Parecía ser el mismo del video de You oughta know de Alanis Morissette en 1995 -rubio, salvaje, dándole con todo-, y el viernes antepasado en Lollapalooza tras la batería de Foo Fighters. El golpe fiero, la técnica expresiva y vistosa, los dientes apretados, la estampa playera de surfista eterno. Hueso, músculo y actitud tras tambores y platillos.
Taylor Hawkins será joven para siempre en nuestros recuerdos, y la encarnación de lo que un baterista debe representar en una banda con hambre de trascendencia: el motor, la energía, el empuje. Pero había algo más en su carácter artístico además de la habilidad con las baquetas, un cantante competente, y un activo compositor y multi instrumentista que aportó desde There is nothing left to lose (1999), su primer trabajo con Foo Fighters. Taylor Hawkins tenía carisma y cercanía, irradiando una fe inquebrantable en el rock como una forma de vida con beneficios y riesgos, incluyendo un coma en 2001 por sobredosis de heroína, cuando la fiesta era parte de su régimen diario, aún cuando descartaba haber sido un yonqui. Los excesos etílicos, confesó, respondían a sus inseguridades como músico.
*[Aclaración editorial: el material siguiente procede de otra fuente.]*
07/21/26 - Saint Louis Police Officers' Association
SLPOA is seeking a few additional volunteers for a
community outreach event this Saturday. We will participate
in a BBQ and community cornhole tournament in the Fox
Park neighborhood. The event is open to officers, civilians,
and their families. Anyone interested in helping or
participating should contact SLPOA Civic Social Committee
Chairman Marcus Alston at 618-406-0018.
A fin de cuentas, el líder de su banda es uno de los mejores bateristas rock de los últimos 30 años.
Con referentes como Stewart Copeland de The Police, Roger Taylor de Queen y Budgie de Siouxsie and the Banshees, entre otros, construyó un estilo propio, sencillo, directo, de redobles veloces y energía permanente que conquistaba de inmediato la atención en directo, como sucedió el viernes de la semana pasada en Lollapalooza. Junto a Dave Grohl, se convirtió en sinónimo y rostro de Foo Fighters.
Los chistes de los músicos rock suelen ensañarse con las competencias e intelecto de los bateros. No saben de acordes, es prácticamente imposible que presenten una canción, y acostumbran ser los más borrachos y salvajes del grupo, por algo el batería de Los Muppets se llama Animal. Apuran el tiempo en vivo como si fuera una condición crónica, en las salas de ensayos los hacen callar cuando repasan tambores y platillos, nadie les pide letras. Están para marcar el ritmo al fondo del escenario.
Joe Strummer decía que tu banda es tan buena como lo es tu baterista. Para él, The Clash se desmoronó cuando despidieron a Topper Headon -una máquina en los combativos británicos y autor de su mayor éxito Rock the Casbah-, y así fue. The Who nunca volvió a ser lo mismo sin ese cohete lunar llamado Keith Moon. Con The Rolling Stones sucede algo parecido tras la pérdida de Charlie Watts, el caballero que derribó de un puñetazo a Mick Jagger por insolente. Idéntico en el caso de Los Jaivas sin la chispa de Gabriel Parra, el corazón de la leyenda viñamarina. Led Zeppelin se desintegró con toda razón apenas murió John Bonham. Los Tres perdieron consistencia cuando salió Pancho Molina llevándose el touch y la muñeca privilegiada. La gira final de Black Sabbath sin Bill Ward dejó un extraño vacío. Rush confirmó su extinción definitiva con la muerte del incomparable Neil Peart.
Con 50 años, Taylor Hawkins fue pieza clave en la conquista mundial de Foo Fighters colmando estadios y arenas. En paralelo, montó bandas que revelaban su pasión melómana, tocó con algunos de sus más grandes ídolos, colaboró con diversos artistas, publicó como solista, y dejó material inédito con el supergrupo NHC junto a miembros de Jane’s Addiction.
Formó una hermandad con Dave Grohl representado el rock como sinónimo de espectáculo y profesionalismo, conscientes de encarnar una de las últimas grandes instituciones del rubro, con la misión de mantener el género con orgullo. Vivió el rock & roll y transmitió su pasión con amplia sonrisa y detalles hacia los fans, como la niña con la que se fotografió en Asunción hace unos días, que fue a tocar batería a las puertas del hotel donde se hospedaba, como dio explicaciones a los seguidores por la suspensión del show. Un rockstar de verdad hasta el final, cuya muerte ha sido genuinamente lamentada por la realeza rockera y fanáticos de todo el mundo.